コロナの感染対策では、「第○波」と呼ばれた感染の波に合わせ、感染者が増えると規制が厳しくなり、減ると緩和。再び増えると厳格化を繰り返してきました。この循環を上から見ると、同じ場所をぐるぐる回っているように見えます。

しかし横から見ると、昔の芝居小屋で存在した投げ銭のような古びたものが、現代のネット技術で一段新しい仕組みとして、ぐるぐる回りながらも上に向かって登場している。私はこれを「螺旋的発展」と読んでいます。テーゼとアンチテーゼの間を行ったり来たりしているように見えるけれど、そこには互いのいい部分を取り込んでジンテーゼに向かう上昇力が働いている。ヘーゲルの時代から人類はそうやって発展してきたのではないでしょうか。

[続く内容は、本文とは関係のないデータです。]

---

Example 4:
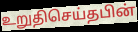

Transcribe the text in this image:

உறுதிசெய்தபின்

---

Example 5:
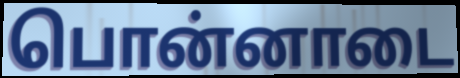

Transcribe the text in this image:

பொன்னாடை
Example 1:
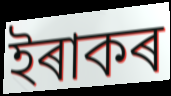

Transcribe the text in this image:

ইৰাকৰ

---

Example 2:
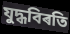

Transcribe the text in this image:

যুদ্ধবিৰতি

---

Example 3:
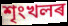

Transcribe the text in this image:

শৃংখলৰ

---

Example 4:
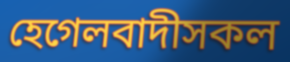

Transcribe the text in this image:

হেগেলবাদীসকল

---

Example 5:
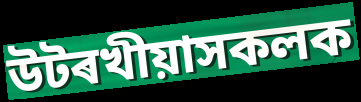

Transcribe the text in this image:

উটৰখীয়াসকলক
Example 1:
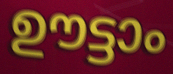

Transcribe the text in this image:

ഊട്ടാം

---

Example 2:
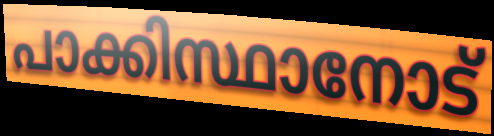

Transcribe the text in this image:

പാക്കിസ്ഥാനോട്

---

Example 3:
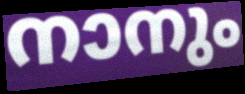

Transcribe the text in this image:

നാനും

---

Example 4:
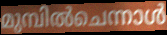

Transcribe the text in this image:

മുമ്പിൽചെന്നാൾ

――確かに正と反で綱引きをしているだけでは、進歩はありませんね。

【村井】そうなんです。そこでJリーグは同じ悩みを抱えるNPB(日本プロ野球機構)と協力し、日本最高レベルの感染対策、疫学などの専門家をお呼びして「世界最高の感染対策」を考えました。ここで依拠したのもやはりJリーグの理念です。

試合も大事だが、お客さんがいることがもっと大事

【村井】Jリーグは「豊かなスポーツ文化の振興」を目指しているわけですから、ずっと試合を止めているわけにはいきません。本来1シーズン34節であるところがチームによっては30節で終わっても構わないから、とにかく試合は継続したい。そうすると不公平による大きなリスクを避けるために、そのシーズンの降格はなしにしようとか、さまざまな緊急措置を考えました。

「文化」とは「主観」の集合体です。お客さんはスタジタムに強制されて来るのではなく、自らの主観でフットボールを楽しむために足を運んでくれます。その流れを止めてはいけない。お客さんのいない無観客試合では文化は育たないのです。

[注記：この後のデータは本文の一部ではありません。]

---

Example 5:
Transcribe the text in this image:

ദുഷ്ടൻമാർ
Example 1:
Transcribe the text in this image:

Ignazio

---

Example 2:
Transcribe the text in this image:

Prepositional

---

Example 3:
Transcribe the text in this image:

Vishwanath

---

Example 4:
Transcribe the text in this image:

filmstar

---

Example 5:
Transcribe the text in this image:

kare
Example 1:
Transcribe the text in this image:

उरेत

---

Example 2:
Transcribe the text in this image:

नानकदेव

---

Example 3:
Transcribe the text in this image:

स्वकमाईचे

だから「ウイルスをばらくようなことは絶対にしない」と決めた上で、専門家の知恵をお借りして有観客の道を探りました。そうすると5000人を上限にお客さん一人一人の席を離して市松模様にすれば、飛沫ひまつ感染はまず起こらないという案が生まれてきました。

その結果、ガイドラインと検査体制をしっかり整えて選手を安全にすればサッカーはできる。さらにお客さんと安全な感染環境を作れば有観客でも試合は開催できるというエビデンスを社会に戻すことができました。